Using the information =>
A) Reproduce the Butte College solar editorial word for word, from "She contended the" to "have been avoided.".
B) Resume the Butte College solar editorial, writing on from its last sentence.

Butte College solar fiasco
We agree with Judge Thomas Kelly’s ruling this week that allows the project to move forward.
Sun Power, the Oroville-based company hired to install the solar array in a field north of the campus, was pulled off the job in November, leaving behind stacks of materials and graded property where the panels were set to go, until Rock filed a court injunction to stop the project. Rock said the school didn’t follow proper procedures and in doing so disregarded potential environmental impacts to the land, which sits adjacent to her horse ranch.
She contended the land is environmentally sensitive and may have Native American artifacts present. The school argued that the state Department Fish & Game as well as the Army Corps of Engineers determined the project posed no significant environmental impacts. Because of the school’s remote location, it is used to operating somewhat off the radar—a situation worsened by the fact that the school, as a state entity, was able to conduct its own environmental-impact report and did not directly notify the neighbors about the project. The school may have been acting within its rights, as the judge ruled, but had it worked with the neighbors ahead of time, the legal mess could have been avoided.

Dataset extract =>
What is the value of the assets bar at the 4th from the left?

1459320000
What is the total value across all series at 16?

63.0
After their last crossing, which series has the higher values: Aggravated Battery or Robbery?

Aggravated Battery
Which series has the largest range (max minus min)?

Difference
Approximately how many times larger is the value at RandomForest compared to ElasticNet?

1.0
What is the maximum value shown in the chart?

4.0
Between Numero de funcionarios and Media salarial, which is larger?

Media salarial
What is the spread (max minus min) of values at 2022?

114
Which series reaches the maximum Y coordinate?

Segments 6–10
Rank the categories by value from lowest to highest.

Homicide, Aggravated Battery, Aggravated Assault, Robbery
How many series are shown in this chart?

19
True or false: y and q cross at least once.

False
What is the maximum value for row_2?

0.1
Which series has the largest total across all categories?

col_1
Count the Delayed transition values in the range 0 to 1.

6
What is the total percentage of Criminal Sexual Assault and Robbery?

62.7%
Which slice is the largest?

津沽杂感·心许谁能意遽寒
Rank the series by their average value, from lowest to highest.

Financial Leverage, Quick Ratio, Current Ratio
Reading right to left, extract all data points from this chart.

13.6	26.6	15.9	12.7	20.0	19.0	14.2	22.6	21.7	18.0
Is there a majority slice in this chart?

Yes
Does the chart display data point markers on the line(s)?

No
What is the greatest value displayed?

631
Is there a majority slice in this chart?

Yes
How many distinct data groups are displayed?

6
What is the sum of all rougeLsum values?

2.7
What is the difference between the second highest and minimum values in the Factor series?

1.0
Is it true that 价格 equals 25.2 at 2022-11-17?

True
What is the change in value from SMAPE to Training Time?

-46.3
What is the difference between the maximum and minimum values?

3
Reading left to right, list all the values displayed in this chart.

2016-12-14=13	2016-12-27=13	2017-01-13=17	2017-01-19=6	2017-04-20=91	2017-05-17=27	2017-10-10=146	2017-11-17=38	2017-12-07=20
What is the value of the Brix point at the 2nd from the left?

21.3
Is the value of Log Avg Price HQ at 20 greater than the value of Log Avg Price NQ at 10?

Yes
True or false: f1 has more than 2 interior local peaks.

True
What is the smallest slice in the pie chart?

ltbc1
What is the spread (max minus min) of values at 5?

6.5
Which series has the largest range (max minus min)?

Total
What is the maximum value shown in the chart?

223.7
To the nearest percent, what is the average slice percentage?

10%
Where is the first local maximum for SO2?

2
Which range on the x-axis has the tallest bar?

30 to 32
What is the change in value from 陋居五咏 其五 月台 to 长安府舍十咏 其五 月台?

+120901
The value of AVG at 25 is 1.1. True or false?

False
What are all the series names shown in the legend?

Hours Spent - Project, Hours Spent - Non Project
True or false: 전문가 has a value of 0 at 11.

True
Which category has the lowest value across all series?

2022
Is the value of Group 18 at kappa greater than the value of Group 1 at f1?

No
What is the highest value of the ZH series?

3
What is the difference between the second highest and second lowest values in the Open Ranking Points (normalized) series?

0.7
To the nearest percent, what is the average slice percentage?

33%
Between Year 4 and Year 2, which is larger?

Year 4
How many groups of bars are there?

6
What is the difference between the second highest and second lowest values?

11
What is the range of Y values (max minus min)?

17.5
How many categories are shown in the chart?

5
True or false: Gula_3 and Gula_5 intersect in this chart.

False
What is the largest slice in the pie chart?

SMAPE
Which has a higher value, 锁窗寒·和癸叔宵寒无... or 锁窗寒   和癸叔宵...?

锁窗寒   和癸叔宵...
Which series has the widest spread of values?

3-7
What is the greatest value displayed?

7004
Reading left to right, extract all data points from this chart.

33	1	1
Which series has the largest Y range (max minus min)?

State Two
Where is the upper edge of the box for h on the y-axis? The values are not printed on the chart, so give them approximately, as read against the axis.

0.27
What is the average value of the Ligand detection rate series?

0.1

Solved tasks =>
A)
She contended the land is environmentally sensitive and may have Native American artifacts present. The school argued that the state Department Fish & Game as well as the Army Corps of Engineers determined the project posed no significant environmental impacts. Because of the school’s remote location, it is used to operating somewhat off the radar—a situation worsened by the fact that the school, as a state entity, was able to conduct its own environmental-impact report and did not directly notify the neighbors about the project. The school may have been acting within its rights, as the judge ruled, but had it worked with the neighbors ahead of time, the legal mess could have been avoided.

B)
The irony here is rich—an environment-friendly energy project was held up over objections to its perceived environmental impact. We suspect that Rock’s primary objection, one that she has listed with her other concerns, was the impact the system would have on her property’s "viewshed." She said she found the array of solar panels offensive. We believe the college’s efforts to generate clean, renewable energy for its campus trumps her concerns over the project’s esthetics.